Automated target deconvolution: Matching an unknown compound’s phenotype to a database of known mechanisms will become a standard, powerful approach — using learned embeddings to infer its mechanism of action instead of relying on years of traditional biochemical characterization.
Closed-loop experimentation: I anticipate fully automated systems where AI analyzes screening results and independently designs follow-up experiments — selecting compounds for confirmation, adjusting dose ranges, and scheduling orthogonal assays — with minimal human intervention.
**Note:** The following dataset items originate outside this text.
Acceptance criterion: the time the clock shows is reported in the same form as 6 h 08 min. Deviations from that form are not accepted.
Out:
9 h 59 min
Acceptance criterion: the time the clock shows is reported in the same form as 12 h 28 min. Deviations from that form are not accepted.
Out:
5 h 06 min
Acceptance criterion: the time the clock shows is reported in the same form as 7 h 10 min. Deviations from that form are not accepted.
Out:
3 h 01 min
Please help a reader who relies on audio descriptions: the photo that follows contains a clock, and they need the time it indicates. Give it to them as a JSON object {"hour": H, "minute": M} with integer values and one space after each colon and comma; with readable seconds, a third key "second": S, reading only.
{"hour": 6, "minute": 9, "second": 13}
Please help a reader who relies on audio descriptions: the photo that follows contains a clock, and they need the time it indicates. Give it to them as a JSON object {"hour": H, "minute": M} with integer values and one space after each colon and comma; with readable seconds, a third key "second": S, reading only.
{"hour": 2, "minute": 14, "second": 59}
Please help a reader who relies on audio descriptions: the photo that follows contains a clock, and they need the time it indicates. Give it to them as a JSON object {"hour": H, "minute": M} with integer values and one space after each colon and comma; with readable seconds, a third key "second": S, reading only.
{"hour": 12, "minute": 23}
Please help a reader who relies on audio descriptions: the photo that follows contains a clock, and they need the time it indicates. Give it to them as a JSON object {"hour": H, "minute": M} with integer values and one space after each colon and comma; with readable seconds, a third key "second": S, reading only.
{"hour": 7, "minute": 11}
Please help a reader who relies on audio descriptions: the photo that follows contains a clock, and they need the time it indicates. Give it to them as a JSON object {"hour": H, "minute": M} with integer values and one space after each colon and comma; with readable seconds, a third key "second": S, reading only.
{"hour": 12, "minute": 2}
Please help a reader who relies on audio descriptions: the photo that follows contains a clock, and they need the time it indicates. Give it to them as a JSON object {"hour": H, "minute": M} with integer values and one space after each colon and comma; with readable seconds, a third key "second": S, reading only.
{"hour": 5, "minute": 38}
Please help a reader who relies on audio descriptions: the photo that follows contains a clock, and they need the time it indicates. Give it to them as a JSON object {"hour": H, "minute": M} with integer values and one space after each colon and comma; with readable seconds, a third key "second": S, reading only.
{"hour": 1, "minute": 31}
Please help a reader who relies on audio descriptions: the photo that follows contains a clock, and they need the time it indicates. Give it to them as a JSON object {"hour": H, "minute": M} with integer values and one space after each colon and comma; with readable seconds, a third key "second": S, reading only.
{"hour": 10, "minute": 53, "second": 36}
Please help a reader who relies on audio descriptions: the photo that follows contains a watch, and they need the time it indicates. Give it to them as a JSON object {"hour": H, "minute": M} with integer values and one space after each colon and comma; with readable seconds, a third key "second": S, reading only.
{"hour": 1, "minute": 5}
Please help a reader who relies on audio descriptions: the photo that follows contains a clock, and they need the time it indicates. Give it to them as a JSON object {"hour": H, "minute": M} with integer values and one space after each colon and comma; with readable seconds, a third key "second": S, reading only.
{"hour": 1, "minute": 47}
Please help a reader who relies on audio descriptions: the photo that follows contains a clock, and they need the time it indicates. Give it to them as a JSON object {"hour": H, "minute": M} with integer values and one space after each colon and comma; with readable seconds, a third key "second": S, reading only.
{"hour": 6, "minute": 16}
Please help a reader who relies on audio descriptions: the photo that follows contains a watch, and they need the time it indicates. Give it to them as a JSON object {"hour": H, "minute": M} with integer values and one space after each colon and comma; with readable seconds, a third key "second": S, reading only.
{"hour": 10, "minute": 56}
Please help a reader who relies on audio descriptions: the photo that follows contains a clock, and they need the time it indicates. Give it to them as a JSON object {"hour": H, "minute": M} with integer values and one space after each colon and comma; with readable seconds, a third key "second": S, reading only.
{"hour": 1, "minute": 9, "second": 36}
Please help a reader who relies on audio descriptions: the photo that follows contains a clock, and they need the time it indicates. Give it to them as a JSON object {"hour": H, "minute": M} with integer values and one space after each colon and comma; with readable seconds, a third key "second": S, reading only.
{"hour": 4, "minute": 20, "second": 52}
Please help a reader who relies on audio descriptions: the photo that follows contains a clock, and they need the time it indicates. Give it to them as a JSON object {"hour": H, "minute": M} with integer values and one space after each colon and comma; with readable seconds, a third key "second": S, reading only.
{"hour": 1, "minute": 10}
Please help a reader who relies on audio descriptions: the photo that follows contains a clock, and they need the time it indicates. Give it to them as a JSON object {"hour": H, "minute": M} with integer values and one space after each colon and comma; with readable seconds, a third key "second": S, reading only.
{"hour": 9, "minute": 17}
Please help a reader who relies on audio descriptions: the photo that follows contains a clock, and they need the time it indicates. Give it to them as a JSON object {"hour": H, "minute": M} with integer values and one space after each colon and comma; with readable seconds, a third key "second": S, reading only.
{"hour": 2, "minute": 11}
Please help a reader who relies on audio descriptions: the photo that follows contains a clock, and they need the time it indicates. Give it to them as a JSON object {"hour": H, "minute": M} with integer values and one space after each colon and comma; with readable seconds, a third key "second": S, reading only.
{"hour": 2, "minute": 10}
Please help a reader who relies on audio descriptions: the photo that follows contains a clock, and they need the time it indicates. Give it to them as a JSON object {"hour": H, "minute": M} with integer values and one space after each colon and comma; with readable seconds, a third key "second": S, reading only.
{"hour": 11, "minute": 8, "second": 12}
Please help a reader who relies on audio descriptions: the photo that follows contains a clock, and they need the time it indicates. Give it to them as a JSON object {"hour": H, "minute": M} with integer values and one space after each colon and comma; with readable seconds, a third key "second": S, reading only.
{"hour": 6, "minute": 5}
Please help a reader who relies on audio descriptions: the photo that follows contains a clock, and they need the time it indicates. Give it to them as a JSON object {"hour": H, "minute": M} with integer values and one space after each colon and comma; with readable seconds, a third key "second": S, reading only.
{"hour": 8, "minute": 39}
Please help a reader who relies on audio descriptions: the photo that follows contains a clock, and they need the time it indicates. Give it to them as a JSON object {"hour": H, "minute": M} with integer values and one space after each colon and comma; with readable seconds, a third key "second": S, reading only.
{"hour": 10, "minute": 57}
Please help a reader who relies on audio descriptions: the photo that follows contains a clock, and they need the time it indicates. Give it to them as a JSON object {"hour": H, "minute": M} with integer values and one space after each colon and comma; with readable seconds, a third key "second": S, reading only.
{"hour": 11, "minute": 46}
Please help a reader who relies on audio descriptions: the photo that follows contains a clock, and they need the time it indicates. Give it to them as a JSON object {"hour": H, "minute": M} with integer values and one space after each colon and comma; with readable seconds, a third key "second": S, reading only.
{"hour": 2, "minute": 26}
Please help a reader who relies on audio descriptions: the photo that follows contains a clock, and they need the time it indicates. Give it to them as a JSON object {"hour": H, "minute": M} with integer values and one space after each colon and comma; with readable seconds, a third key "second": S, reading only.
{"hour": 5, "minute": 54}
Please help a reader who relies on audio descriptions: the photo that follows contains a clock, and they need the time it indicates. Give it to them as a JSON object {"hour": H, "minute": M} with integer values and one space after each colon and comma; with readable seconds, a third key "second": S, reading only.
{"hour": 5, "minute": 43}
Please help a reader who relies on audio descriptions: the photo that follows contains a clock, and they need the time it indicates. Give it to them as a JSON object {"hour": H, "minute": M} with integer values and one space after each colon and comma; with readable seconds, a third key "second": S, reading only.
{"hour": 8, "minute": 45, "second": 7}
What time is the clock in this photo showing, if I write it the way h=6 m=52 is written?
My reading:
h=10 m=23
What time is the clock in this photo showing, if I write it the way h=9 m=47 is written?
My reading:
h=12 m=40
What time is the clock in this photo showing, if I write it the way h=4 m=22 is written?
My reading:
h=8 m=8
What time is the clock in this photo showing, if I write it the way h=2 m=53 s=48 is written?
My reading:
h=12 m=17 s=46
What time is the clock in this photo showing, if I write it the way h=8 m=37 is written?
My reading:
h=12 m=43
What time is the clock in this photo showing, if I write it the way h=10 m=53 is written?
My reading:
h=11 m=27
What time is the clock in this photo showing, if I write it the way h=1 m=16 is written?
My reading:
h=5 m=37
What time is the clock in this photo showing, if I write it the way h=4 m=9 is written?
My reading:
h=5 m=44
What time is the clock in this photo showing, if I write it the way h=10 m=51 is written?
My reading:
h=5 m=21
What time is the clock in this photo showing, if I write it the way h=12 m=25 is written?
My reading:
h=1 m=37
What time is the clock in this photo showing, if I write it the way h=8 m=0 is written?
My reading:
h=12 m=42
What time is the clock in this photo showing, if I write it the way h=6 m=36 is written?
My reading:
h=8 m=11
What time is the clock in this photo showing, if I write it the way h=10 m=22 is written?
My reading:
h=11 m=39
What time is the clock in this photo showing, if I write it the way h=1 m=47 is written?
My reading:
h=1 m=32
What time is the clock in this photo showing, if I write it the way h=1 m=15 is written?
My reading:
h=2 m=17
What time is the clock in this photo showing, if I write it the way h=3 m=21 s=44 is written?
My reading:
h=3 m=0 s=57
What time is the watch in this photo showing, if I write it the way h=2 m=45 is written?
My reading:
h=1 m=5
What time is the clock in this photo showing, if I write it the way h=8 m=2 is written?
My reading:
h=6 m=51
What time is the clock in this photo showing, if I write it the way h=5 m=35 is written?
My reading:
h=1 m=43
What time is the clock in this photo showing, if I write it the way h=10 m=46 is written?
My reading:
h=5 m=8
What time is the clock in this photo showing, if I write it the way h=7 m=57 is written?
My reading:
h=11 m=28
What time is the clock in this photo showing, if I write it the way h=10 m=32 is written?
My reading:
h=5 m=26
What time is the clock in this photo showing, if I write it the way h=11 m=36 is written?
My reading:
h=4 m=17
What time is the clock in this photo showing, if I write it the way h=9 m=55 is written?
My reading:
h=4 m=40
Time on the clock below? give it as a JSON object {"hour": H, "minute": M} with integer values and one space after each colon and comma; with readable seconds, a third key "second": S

Integration with spatial technologies: Combining Cell Painting with spatial transcriptomics and imaging mass cytometry, technologies my lab is actively developing, will provide unprecedented resolution on how drugs alter tissue architecture and cell-cell interactions in complex in vitro model systems like patient-derived organoids.
Where do you want to see your research go in the next few years?
My goal is to close the gap between throughput and physiological prediction. High-content screening has historically traded relevance for scale where immortalized or cancer cell lines in 2D enable large-scale screens but poorly predict human outcomes.
Over the next few years, my team is working to establish Cell Painting in patient-derived organoid systems as a validated, regulatory-ready platform. For DILI specifically, this means demonstrating that morphological signatures in liver organoids predict clinical hepatotoxicity patterns with accuracy that influences drug development decisions.
The technical components — high-content imaging with our Yokogawa systems, CellPose and CellProfiler segmentation and feature extraction pipelines, and ML classifiers — have matured to the point where we can accurately predict clinical outcomes.
The frontier is validation: showing prospectively that these platforms predict clinical outcomes better than existing in vitro and in vivo approaches. That's the work that will make Cell Painting not just useful for interrogating cellular systems in the laboratory, but actually transformative for producing safer, more effective therapeutics to patients.